**What you are asked to do:**
Show each line of the entries below that contains the string "TAserver", copying every such line in full.

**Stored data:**
===============
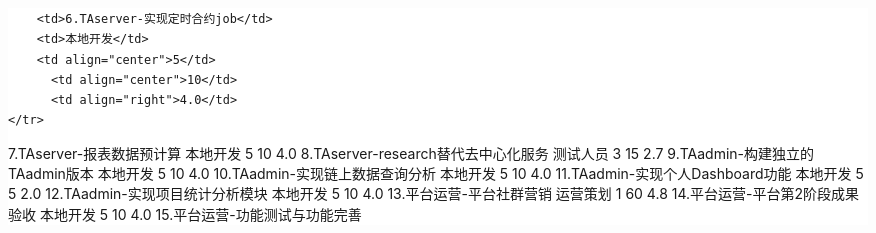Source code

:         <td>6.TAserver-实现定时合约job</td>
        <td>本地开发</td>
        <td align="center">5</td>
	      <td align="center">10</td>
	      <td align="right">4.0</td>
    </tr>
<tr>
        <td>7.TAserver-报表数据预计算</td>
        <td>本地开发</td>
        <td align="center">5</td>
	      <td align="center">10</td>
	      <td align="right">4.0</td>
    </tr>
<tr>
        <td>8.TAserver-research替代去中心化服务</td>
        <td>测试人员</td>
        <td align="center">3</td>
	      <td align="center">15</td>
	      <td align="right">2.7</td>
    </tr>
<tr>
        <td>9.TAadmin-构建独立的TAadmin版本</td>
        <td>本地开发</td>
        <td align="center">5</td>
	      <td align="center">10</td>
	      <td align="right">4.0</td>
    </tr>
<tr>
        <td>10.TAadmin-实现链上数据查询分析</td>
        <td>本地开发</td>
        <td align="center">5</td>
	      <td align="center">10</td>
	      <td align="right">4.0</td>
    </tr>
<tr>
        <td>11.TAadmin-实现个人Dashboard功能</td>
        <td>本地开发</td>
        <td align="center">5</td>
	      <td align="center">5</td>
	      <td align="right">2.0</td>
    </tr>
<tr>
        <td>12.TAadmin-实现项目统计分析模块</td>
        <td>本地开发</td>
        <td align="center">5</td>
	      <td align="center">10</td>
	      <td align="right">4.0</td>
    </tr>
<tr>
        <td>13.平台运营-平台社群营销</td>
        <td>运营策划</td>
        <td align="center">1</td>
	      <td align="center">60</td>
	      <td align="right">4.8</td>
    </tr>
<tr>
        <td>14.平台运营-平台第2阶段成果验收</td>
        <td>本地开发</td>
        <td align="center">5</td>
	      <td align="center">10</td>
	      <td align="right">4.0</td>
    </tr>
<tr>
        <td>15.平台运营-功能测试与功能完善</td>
===============
**Answer space:**
:         <td>6.TAserver-实现定时合约job</td>
        <td>7.TAserver-报表数据预计算</td>
        <td>8.TAserver-research替代去中心化服务</td>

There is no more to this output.